Stanko's record company, ECM, has just released January, the trio's second recording for the label, and is sponsoring an international tour to promote it. The group is now called the Marcin Wasilewski Trio, in recognition of the pianist's role as composer, but this remains very much a collaborative effort. Wasilewski and his friends have developed the particular jazz piano trio tradition that goes back, through Keith Jarrett, to Bill Evans. Evans broke with the concept of a piano backed by rhythm accompaniment to create a more collaborative way of interaction, with the bass and even the drums as equal musical partners. But unlike many of his American colleagues, Wasilewski has no interest in imitation; he has assimilated his influences and transformed them in a deeply personal manner. The same can be said of the trio as a whole. Their interaction is seamless and seemingly telepathic, with each instrument playing an equal part.
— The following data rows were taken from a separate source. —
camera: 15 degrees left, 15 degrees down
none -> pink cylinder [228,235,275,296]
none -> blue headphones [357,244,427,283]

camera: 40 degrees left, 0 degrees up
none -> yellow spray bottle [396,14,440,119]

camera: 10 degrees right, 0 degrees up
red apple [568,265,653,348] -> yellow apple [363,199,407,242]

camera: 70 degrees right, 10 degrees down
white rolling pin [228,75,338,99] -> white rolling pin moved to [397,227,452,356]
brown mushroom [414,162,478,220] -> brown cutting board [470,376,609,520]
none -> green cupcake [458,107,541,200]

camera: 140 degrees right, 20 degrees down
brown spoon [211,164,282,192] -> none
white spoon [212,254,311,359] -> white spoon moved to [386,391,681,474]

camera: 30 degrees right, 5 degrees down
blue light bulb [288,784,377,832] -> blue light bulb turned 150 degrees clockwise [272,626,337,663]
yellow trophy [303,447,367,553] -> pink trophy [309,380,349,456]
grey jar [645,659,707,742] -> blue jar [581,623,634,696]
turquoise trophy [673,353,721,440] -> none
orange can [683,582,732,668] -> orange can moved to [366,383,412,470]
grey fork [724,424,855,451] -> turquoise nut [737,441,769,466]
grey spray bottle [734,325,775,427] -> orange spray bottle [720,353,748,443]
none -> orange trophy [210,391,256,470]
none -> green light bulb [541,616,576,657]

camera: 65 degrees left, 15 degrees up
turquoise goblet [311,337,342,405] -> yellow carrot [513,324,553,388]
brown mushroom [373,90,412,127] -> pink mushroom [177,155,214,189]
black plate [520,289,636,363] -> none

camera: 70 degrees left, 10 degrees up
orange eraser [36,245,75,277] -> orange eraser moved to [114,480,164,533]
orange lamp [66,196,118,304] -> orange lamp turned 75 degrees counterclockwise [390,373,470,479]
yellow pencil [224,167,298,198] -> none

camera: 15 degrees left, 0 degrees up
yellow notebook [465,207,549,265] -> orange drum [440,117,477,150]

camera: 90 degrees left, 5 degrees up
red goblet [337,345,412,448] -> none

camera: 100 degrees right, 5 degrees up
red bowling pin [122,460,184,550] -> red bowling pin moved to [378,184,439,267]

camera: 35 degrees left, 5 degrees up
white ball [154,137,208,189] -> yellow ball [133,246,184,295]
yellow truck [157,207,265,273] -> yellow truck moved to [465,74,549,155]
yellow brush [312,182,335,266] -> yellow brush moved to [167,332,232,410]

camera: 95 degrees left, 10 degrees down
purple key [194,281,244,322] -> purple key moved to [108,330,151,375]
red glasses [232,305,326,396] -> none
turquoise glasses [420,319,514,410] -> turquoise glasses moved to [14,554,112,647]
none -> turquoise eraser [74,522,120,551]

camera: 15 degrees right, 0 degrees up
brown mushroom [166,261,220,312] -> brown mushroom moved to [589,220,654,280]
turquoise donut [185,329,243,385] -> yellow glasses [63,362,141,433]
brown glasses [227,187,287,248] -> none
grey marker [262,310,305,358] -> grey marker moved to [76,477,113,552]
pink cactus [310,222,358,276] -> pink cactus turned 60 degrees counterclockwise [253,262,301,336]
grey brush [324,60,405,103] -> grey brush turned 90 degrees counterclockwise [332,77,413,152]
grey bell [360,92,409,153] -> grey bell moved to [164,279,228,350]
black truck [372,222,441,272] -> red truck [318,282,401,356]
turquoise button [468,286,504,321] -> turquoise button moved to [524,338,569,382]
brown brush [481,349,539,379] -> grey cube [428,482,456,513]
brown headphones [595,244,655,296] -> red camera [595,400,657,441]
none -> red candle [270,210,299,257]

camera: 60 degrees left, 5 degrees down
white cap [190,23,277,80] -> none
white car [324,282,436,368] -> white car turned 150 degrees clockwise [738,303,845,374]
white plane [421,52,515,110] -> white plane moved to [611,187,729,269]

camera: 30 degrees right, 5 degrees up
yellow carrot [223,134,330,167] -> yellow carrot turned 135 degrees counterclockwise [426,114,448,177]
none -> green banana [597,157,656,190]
After seventeen years of playing together one would expect no less, but, somewhat surprisingly, this has not led to routine repetition, and the group remains fresh and innovative to this day.
Wasilewski, Kurkiewicz, and Miskiewicz play emotionally complex music, with a preference for slow tempos and slowly developing themes that rely on shifting textures as much as on melodic development. Melodic playing predominates, and even the drums seem more a melodic rather than rhythm instrument, even at fast tempos. As a result, their performances are recitals rather than simply sequences of tunes, and the mood that they create draws the listeners into a unique emotional space and is best heard in small, intimate places. The Firefly Club is an ideal place for them, and they will be performing there on Saturday, May 24.